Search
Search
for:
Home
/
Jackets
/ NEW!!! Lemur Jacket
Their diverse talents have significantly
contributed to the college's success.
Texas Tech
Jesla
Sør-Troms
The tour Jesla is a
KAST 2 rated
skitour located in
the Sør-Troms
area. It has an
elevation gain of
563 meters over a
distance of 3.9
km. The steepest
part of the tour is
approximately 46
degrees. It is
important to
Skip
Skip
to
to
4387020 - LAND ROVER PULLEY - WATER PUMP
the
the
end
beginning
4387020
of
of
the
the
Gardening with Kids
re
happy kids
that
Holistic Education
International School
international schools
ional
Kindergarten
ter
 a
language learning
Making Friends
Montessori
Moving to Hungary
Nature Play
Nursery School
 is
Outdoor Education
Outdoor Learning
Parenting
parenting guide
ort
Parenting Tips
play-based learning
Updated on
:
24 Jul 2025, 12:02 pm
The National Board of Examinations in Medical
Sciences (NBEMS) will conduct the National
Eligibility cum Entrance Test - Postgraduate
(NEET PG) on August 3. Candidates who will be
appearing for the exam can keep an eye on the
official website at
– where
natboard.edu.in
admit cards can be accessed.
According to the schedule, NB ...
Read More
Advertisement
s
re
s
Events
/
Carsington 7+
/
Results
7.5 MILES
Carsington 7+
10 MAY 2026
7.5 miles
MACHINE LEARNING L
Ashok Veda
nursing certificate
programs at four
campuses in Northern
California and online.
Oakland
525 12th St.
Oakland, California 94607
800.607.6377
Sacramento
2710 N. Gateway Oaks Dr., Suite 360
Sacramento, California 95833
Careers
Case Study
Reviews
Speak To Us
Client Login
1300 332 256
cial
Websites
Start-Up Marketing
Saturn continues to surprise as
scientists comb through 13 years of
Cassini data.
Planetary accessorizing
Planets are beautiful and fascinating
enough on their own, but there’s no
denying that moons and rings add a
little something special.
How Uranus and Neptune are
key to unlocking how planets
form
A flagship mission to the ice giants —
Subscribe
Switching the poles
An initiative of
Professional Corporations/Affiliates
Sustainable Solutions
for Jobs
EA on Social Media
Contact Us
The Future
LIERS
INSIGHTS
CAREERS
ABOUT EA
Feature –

========

• **What needs to be done**
Lay out the records from their first line through the line containing "563 meters over a", both ends included, as a Markdown table with the columns Row and Line. Number each line in Row and leave out any blank lines.

• **Result**
| Row | Line |
|---|---|
| 1 | Search |
| 2 | Search |
| 3 | for: |
| 4 | Home |
| 5 | / |
| 6 | Jackets |
| 7 | / NEW!!! Lemur Jacket |
| 8 | Their diverse talents have significantly |
| 9 | contributed to the college's success. |
| 10 | Texas Tech |
| 11 | Jesla |
| 12 | Sør-Troms |
| 13 | The tour Jesla is a |
| 14 | KAST 2 rated |
| 15 | skitour located in |
| 16 | the Sør-Troms |
| 17 | area. It has an |
| 18 | elevation gain of |
| 19 | 563 meters over a |